Privacy tip: A useful tool that can help a CDR representative to plan and document the steps they need to take to comply with each of the above privacy safeguards (and the other terms of the written contract) is a CDR data management plan.

A CDR data management plan is a document that identifies specific, measurable goals and targets, and sets out how an entity will meet their obligations under their written contract with the CDR principal. As part of this, the CDR data management plan could set out the tasks an entity will undertake to establish practices, procedures and systems that ensure compliance with their written contract, including the above privacy safeguards.

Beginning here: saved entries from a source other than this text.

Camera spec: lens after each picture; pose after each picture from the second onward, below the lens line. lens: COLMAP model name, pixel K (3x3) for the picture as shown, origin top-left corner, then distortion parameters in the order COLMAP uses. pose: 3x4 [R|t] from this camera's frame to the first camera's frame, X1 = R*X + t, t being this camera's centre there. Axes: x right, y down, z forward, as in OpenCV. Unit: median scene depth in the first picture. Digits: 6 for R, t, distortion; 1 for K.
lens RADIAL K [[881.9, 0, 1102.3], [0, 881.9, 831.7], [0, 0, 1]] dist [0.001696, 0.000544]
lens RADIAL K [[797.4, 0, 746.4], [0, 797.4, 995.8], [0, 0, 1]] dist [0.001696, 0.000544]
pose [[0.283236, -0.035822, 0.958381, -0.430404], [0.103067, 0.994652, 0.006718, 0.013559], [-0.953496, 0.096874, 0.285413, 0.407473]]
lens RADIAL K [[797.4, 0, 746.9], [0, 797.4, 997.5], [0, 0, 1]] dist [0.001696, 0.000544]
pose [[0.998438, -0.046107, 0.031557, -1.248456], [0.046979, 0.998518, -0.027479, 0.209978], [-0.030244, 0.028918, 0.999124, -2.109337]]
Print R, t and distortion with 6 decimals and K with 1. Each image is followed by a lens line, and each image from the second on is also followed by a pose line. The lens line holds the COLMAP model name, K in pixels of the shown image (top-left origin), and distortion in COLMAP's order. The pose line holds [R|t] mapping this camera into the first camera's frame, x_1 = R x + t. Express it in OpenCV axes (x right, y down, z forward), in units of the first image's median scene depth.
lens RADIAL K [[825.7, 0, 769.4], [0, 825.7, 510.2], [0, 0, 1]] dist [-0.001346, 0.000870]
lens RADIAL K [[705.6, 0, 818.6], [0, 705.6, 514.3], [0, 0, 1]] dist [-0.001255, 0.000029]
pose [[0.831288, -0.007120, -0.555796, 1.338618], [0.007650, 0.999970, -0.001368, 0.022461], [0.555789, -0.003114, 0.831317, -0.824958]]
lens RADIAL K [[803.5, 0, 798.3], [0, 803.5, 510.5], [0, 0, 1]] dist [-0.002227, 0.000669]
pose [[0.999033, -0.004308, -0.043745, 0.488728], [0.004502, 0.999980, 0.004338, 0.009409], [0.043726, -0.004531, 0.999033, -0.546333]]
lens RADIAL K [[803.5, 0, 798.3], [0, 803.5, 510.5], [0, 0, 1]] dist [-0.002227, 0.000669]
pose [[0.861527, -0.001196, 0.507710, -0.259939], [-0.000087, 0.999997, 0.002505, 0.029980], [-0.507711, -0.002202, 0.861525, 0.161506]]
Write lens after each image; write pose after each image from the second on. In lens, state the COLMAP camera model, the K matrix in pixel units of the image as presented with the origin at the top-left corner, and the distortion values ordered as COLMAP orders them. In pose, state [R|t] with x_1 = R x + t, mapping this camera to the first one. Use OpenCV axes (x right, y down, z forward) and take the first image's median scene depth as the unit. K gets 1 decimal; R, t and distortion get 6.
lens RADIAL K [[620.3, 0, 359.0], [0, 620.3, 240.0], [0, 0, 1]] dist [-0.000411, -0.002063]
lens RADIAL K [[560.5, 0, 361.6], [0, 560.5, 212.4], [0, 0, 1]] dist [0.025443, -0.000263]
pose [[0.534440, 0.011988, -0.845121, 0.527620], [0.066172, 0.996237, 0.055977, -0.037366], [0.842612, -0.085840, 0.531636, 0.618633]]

The CDR data management plan should also set out the processes that will be used to measure and document the entity’s performance against their CDR data management plan.

This will help ensure privacy is automatically considered when handling CDR data, resulting in better overall privacy management, practice and compliance through a ‘privacy-by-design’ approach.

CDR policy

A CDR representative must adopt and comply with the CDR principal’s CDR policy in relation to the service data (CDR Rule 1.10AA(2)(e)).

Deletion

A CDR representative must delete service data when directed to by the CDR principal and provide records of the deletion. This must be done in accordance with the CDR data deletion process under Privacy Safeguard 12.

Outsourced service providers

A CDR representative must not engage an outsourced service provider (CDR Rule 1.10AA(2)(c)). For further information on the obligations of outsourced service providers, see: CDR outsourcing arrangements: Privacy obligations for outsourced service providers.